Quando sono stati uccisi Falcone, Borsellino e Scopelliti mi trovavo in Calabria. La mia famiglia è calabrese e fin da piccolo sento profondamente il problema delle mafie, queste piaghe che ancora oggi avvelenano le nostre società. La condanna e il monito di Giovanni Paolo II mi sembrarono formidabili. Ricordo che dissi “finalmente”. Mi aspettavo una reazione molto forte e sistematica della Chiesa a tutti i livelli. Questo è avvenuto? Singoli esempi ci sono sempre stati, ma appunto avrei voluto un’azione organizzata e complessiva.
La pubblicazione della Lettera ha trovato ampio consenso. Ma in molti hanno fatto notare che essa giunge in ritardo. Insomma i silenzi della Chiesa sarebbero superiori ai suoi proclami contro la mafia? È d’accordo?
L’importante è che la Chiesa istituzionale prosegua in modo sistematico, ritardi o non, e soprattutto che coloro che hanno capacità organizzativa, pensiero e coraggio si lascino lavorare e si valorizzino. La “Lettera” potrebbe essere impiegata come una sorta di costituzione, come un punto chiaro e utile di nuova partenza.
Dal suo punto di osservazione, che è esterno alla società siciliana, vede segni ed esperienze positive che più di recente segnino un’inversione di tendenza nella lotta alla mafia da parte della Chiesa Italiana?
Ne vedo tanti, ma ancora non basta. Penso a persone che seguo direttamente, all’arcivescovo Pennisi, al vescovo Oliva, al vescovo Cirulli e, naturalmente, a don Luigi Ciotti. Ma la questione è: rendere tutto sistematico a livello internazionale, a livello di Santa Sede, seguendo con la parola e l’azione ciò che dice papa Francesco. Questa è la mia opinione.
Nella lettera si dice che “Avvalendoci di un lessico peculiare … dobbiamo immaginare una metodologia formativa …. il più possibile pratica e contestuale, attinente cioè ai problemi dell’ambiente in cui abitano coloro cui essa è destinata”. Questa è in qualche modo la ricetta che lei propone nei suoi interventi, per esempio nel suo ultimo libro “Pane sporco”. È un problema di formazione delle coscienze o c’è da fare anche altro?

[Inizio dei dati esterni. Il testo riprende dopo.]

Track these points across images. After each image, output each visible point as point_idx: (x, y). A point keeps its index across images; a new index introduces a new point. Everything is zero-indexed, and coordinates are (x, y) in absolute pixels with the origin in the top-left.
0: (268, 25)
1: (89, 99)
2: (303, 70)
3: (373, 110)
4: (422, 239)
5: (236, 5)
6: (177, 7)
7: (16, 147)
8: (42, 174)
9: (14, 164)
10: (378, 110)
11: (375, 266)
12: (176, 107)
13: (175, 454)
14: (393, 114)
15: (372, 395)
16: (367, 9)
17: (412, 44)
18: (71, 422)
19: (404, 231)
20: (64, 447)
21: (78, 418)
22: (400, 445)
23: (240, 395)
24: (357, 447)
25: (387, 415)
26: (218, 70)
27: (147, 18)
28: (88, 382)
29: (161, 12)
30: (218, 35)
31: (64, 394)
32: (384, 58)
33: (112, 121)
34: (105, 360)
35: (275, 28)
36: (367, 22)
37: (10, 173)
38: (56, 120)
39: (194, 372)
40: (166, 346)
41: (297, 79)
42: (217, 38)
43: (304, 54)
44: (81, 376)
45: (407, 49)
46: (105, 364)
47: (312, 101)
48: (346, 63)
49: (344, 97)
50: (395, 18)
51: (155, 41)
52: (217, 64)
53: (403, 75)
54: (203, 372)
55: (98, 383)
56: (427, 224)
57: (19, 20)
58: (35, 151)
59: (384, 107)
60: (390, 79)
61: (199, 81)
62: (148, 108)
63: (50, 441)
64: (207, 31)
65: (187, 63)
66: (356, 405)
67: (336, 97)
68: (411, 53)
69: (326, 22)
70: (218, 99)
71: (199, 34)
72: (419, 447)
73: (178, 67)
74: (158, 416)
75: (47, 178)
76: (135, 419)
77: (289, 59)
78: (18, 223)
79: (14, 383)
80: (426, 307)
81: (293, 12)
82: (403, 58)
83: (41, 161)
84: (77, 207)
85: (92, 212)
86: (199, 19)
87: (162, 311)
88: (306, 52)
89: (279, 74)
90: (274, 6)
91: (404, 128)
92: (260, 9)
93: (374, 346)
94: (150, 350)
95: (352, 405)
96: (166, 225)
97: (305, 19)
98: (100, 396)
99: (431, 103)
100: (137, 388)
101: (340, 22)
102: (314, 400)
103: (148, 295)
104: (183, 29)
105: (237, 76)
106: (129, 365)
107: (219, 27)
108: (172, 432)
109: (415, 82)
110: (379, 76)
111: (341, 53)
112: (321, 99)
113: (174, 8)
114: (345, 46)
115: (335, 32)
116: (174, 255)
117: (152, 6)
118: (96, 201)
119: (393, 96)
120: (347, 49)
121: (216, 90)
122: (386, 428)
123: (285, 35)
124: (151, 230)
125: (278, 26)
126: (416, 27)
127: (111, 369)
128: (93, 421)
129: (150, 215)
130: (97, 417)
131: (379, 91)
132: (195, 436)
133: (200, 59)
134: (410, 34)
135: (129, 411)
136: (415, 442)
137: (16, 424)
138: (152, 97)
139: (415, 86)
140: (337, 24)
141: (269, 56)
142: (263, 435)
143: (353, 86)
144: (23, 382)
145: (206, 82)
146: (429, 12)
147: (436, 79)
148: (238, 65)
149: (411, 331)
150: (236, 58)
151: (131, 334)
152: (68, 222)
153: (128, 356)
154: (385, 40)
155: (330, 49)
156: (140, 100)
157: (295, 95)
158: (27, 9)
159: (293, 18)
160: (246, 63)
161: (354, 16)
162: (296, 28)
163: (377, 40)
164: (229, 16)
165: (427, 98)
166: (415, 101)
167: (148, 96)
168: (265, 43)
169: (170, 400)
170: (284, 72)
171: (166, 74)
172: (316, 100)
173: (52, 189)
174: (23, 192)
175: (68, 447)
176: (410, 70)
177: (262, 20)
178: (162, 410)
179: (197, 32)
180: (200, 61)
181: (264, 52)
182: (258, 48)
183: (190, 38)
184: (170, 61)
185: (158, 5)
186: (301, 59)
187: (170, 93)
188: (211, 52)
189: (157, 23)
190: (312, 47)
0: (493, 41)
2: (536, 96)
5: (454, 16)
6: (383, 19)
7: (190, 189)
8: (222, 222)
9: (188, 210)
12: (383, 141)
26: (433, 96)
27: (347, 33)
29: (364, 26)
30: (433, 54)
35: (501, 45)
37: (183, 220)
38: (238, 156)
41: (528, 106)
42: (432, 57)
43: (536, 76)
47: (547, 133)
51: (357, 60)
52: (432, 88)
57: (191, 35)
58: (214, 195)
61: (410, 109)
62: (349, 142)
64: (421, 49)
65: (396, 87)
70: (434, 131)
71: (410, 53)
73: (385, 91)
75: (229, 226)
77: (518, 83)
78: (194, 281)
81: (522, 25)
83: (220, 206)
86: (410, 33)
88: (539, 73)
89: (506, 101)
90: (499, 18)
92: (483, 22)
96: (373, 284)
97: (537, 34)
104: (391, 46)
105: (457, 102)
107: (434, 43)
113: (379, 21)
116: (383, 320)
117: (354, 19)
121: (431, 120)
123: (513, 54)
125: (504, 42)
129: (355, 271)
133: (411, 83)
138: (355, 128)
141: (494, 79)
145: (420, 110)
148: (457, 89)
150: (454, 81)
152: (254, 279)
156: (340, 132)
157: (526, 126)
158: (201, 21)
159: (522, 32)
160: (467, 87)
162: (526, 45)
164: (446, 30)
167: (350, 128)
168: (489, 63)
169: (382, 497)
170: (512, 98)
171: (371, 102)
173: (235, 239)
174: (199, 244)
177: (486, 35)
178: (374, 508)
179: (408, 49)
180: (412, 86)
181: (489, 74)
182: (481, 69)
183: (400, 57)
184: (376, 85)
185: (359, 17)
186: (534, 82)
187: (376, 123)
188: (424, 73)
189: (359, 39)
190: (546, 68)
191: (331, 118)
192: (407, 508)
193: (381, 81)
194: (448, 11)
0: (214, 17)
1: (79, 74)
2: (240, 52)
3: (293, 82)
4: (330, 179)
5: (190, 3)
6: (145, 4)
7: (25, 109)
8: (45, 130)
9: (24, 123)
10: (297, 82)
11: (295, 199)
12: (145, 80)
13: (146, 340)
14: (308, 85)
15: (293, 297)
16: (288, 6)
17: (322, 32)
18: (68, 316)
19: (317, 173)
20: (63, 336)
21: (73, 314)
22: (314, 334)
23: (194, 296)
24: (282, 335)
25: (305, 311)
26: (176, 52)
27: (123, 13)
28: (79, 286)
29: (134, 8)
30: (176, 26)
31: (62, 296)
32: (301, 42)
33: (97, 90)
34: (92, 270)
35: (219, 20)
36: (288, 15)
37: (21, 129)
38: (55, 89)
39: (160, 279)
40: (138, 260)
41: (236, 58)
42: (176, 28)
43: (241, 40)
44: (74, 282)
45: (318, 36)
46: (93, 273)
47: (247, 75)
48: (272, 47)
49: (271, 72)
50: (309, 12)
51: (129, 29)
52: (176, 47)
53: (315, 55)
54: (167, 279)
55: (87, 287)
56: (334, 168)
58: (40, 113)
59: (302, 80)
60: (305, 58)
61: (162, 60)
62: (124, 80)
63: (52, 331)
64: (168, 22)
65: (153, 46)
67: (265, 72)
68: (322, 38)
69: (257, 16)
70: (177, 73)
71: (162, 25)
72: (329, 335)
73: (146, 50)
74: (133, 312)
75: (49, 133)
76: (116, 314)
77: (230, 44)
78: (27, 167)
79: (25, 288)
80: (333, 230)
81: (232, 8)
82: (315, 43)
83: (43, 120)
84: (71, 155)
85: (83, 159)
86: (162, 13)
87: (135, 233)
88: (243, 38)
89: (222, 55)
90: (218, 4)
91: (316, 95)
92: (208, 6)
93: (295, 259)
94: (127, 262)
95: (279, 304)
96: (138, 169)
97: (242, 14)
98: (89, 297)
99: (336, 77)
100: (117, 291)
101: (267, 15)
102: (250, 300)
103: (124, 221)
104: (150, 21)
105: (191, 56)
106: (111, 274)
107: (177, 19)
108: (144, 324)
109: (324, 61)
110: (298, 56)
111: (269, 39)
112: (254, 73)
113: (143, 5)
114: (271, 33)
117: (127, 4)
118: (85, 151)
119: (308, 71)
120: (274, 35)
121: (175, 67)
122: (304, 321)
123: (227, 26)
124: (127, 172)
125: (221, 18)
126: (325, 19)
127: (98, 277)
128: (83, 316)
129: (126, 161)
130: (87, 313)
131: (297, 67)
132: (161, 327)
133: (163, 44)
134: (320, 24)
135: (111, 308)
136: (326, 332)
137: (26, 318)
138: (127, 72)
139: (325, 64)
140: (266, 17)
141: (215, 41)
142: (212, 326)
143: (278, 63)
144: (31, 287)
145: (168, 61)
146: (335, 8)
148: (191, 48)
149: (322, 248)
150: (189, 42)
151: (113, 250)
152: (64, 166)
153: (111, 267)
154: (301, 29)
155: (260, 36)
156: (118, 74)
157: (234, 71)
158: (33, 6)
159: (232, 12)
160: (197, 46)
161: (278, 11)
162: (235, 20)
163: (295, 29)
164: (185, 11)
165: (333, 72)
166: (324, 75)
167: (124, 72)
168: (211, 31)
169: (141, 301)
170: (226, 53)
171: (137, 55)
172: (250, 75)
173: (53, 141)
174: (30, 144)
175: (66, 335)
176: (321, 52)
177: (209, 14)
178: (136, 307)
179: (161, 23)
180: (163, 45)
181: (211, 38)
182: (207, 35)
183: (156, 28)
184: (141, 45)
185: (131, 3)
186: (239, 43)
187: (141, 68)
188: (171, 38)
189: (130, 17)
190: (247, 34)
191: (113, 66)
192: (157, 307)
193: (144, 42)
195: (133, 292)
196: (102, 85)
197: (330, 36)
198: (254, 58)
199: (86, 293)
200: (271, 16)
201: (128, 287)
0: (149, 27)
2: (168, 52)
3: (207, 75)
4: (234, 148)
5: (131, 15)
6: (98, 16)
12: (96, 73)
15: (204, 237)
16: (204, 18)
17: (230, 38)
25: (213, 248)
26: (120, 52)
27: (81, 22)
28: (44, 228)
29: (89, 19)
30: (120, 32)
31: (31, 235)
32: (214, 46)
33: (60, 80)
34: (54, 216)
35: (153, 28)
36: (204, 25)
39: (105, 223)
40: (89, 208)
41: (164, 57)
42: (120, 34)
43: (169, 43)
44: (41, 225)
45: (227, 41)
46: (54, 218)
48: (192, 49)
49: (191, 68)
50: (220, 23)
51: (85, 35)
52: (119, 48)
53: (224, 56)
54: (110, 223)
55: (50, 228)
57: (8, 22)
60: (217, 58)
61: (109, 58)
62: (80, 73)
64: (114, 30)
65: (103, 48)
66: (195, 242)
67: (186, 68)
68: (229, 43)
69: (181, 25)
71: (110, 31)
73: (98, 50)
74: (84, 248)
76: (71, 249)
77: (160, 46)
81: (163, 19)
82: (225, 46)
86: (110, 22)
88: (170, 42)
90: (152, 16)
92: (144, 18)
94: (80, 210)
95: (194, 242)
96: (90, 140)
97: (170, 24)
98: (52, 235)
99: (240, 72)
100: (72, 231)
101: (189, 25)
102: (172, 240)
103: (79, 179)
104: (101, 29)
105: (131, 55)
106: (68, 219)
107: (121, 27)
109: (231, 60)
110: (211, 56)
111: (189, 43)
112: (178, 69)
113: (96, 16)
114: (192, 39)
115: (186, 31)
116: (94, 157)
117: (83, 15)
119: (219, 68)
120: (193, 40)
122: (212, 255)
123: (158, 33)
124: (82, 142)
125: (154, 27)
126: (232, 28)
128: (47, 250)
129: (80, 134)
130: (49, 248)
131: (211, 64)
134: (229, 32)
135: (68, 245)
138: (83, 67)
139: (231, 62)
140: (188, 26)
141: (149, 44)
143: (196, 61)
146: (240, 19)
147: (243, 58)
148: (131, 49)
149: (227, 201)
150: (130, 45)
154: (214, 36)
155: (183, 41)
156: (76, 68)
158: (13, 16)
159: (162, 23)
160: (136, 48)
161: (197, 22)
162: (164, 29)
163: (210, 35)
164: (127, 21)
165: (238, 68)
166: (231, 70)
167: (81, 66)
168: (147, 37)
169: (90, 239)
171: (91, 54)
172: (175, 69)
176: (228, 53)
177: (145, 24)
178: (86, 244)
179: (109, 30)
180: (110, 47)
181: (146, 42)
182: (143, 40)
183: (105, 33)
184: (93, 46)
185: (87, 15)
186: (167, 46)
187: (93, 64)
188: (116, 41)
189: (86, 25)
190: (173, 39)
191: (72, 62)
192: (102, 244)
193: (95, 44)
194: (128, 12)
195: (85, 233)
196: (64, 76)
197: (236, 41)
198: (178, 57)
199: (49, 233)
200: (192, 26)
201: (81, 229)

Istruire, educare, valorizzare, fare rete con un fine chiaro: la ri-creazione di una società. Oggi siamo una moltitudine senza tante speranze, e molto corrotta, nel senso fisico del logoramento prima ancora dell’illegalità. Dobbiamo compiere, insomma, un processo culturale e politico, nel senso filosofico del termine: come discorso alla città. La “Lettera”, in questo passaggio, è fulminante.
Nel corso di questi anni abbiamo avuto notizie di molti pentiti e di pochi convertiti di mafia. Queste due strade possono incontrarsi e come?

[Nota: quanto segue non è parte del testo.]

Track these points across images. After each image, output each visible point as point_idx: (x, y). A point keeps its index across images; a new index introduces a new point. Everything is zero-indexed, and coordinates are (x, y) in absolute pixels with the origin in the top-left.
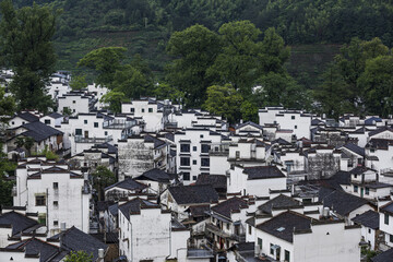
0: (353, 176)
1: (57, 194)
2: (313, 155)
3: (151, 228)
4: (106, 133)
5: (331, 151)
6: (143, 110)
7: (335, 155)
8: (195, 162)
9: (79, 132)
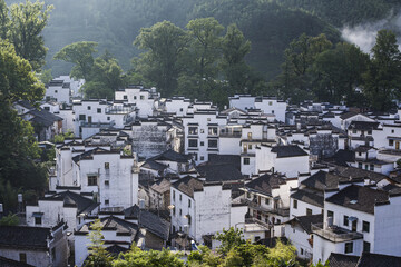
0: (357, 154)
1: (108, 174)
2: (314, 136)
3: (212, 204)
4: (109, 119)
5: (330, 132)
6: (135, 98)
7: (334, 136)
8: (202, 144)
9: (82, 117)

Possono incontrarsi, e il lavoro – spesso non riconosciuto – dei cappellani delle carceri è fondamentale, di enorme valore umano, culturale, spirituale, democratico, sociale. È bene che le persone imparino a conoscere i cappellani delle carceri. La loro è una lezione di libero pensiero, tra l’altro. Questo stato di cose, a me personalmente conduce a ragionare sulla laicità oggi.
Nel documento dei Vescovi si dice che bisogna: “mettere il popolo credente nelle condizioni di discernere tra fatti di cronaca e segni dei tempi” e come esempio si citano l’omicidio del Beato Pino Puglisi e del giudice Rosario Livatino. Perché è importante cogliere questa differenza?
Perché torni in pista la cultura vera, il pensiero e non la comunicazione fine a sé stessa, la comunicazione come fine e non come medium. Ci vuole filosofia, approfondimento e rinnovamento del linguaggio, che negli ultimi decenni si è imbarbarito, imbarbarendo anche il pensiero.
Il mondo della comunicazione ha compreso il senso profondo della Lettera dei Vescovi o il dibattito, come spesso è accaduto, è rimasto relegato tra gli addetti ai lavori?
Questa è una nota dolente che riguarda l’intera comunicazione ecclesiastica, dal Vaticano a scendere. Da un lato, abbiamo opere e patrimoni formidabili che non sappiamo valorizzare. Dall’altro, il sistema dei media è abbastanza becero e disinteressato verso cose serie come, per esempio, questa Lettera. La lettera ha avuto buoni riscontri, ma bisogna insistere e realizzare una cosa che mai si dice: acquisire potere nello spazio laico, per lavorare meglio e di più. O forse il potere è una cosa solo negativa?